In detail

Cytoplasm


Cytoplasm / cytoplasm / cytoplasm

The cytoplasm (other spelling: cytoplasm) or cytoplasm is a complex organic substance that occurs in both bacterial, plant, as well as animal life forms. In more highly developed organisms such as humans, the cytoplasm consists of the cytosol (liquid substance), the cytoskeleton (space-stabilizing proteins) and the cell organelles (mitochondria, nucleus, etc.) present therein. This gel-like, slightly viscous mass fills the interior of each cell. However, the consistency of the cytoplasm does not always have to be gelatinous. In order to facilitate an improved movement of the substances and organelles embedded in the cytoplasm, the state of the gel may also change so that a more fluid substance is formed in the short term.
The cytoplasm spreads within the cell wall (in plant and bacterial cells) or the cell membrane (in animal and human cells) and contains various chemical substances. These are in dissolved form and are trapped between the stabilizing cytoskeleton.

Structure and chemical components of the cell plasma

The structure of the cell plasma includes, as already mentioned, the cellular fluid, the cytoskeleton and the cell organelles therein. Pure cell liquid, ie without organelles, is called cytosol. In contrast, the cytosol with cell organelles is also called protoplasm.
When looking at the chemical constituents of the cell plasma, the large proportion of water (about 80%) is particularly noticeable.
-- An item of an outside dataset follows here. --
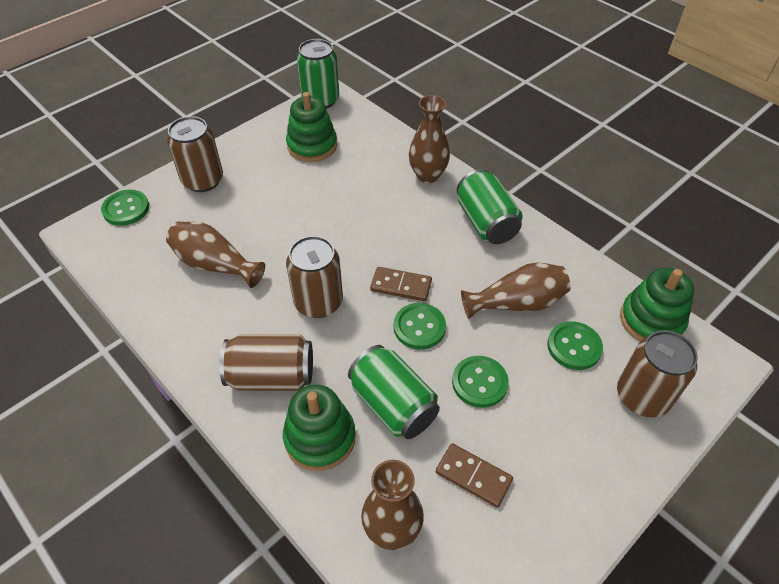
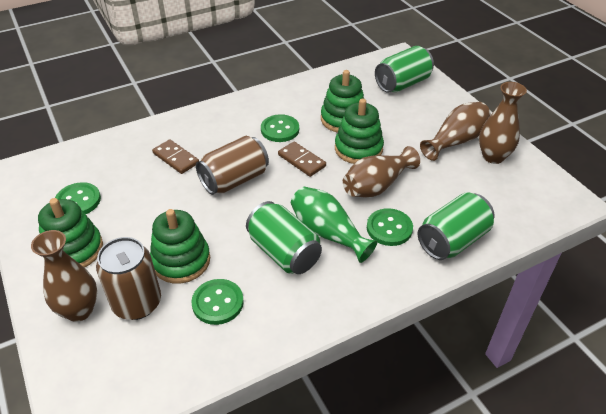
brown can: [167,116,223,192] [219,335,313,391] [286,236,343,318] [617,330,698,418] = 4 -> [96,237,161,320] [196,136,269,195] = 2
green stacking toy: [283,385,356,471] [286,92,337,162] [620,268,694,341] = 3 -> [38,198,103,268] [150,209,210,284] [321,70,364,133] [335,99,384,164] = 4
green vase: none = 0 -> [291,187,377,263] = 1

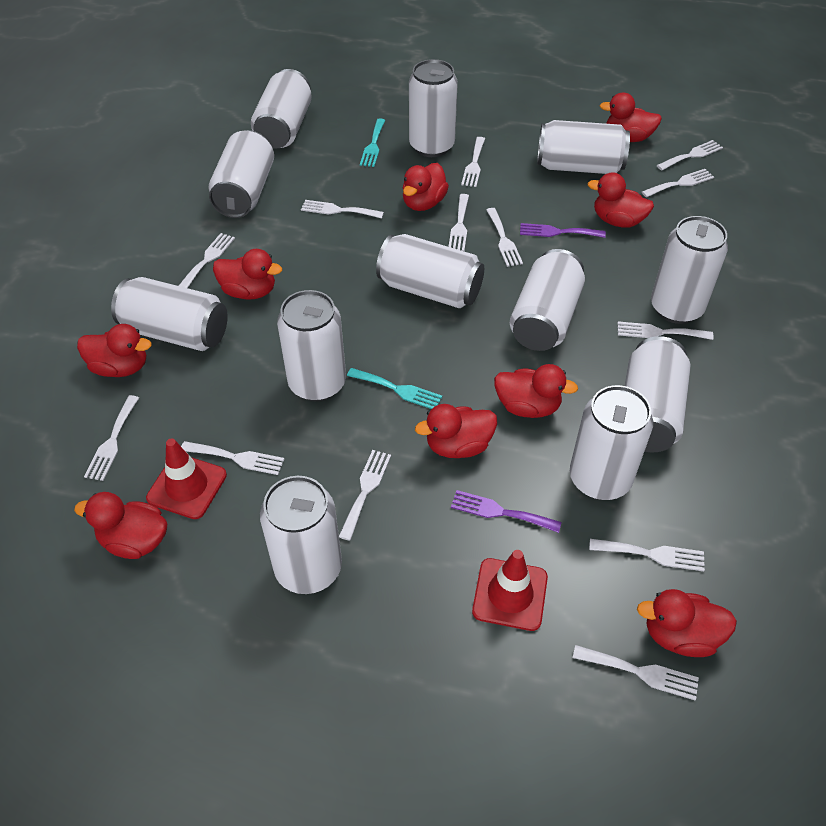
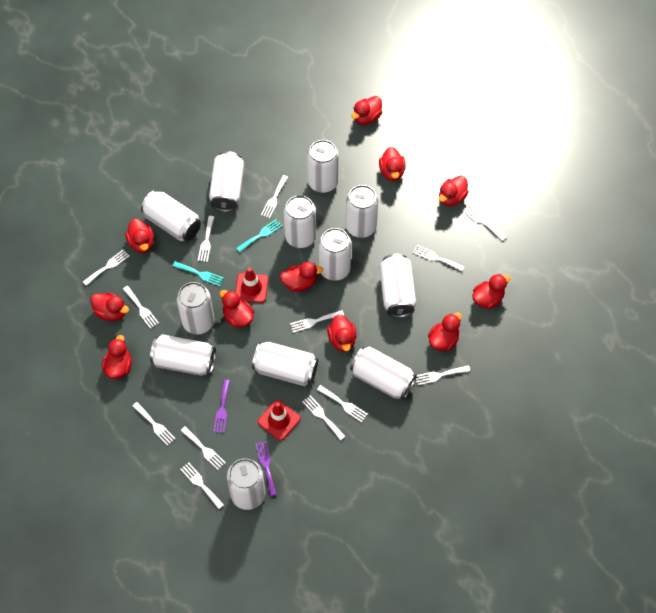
red duck: [74,492,167,559] [77,324,152,377] [213,249,282,300] [403,163,449,211] [415,404,497,458] [494,364,578,418] [588,173,654,228] [600,92,662,142] [637,589,737,657] = 9 -> [90,292,129,321] [102,335,132,379] [125,219,154,253] [220,290,254,327] [280,262,323,292] [327,314,357,352] [351,96,382,125] [379,147,406,181] [428,312,462,351] [439,175,469,206] [472,274,511,309] = 11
This is followed by proteins (about 10%), amino acids and lipids (about 5%). A small amount of the ribonucleic acids RNA and DNA (about 1%) ensure the smooth functioning of the cell.
cytosol = pure cell liquid
Cell organelles = u.a. Nucleus, mitochondria, Golgi apparatus, etc.
cytoskeleton = Proteins that provide for the stabilization of the cell
protoplasm = Cytosol + cell organelles
cytoplasm = Cytosol + cell organelles + cytoskeleton

Function of the cell plasma

The cytoplasm itself has no independent task to "give a content" except the volume of the cell because no air can be stored in the cells. Primarily, the cytoplasm has the task of ensuring the transport of substances within the cell body, thus serving as a medium to transport nutrients, ions and enzymes within the cell from one organelle to the next. The storage of water and nutrients is ensured by the cytoplasm.
In addition, the cytoplasm encloses independent areas within the cell. It therefore shields individual rooms from each other. These areas are also called compartments (lat. Compartiri = divide). In such areas, specific chemical reactions and biological processes take place. This compartmentalization is important because many different processes must occur within the cell, each requiring its own special reaction environment.
If the whole cell plasma is considered in terms of its function, it becomes clear that a wealth of chemical reactions take place in this substance, which are forced and regulated by catalysts or enzymes. These processes include various reduction and oxidation reactions. They help to ensure that the cell receives enough energy for its metabolism.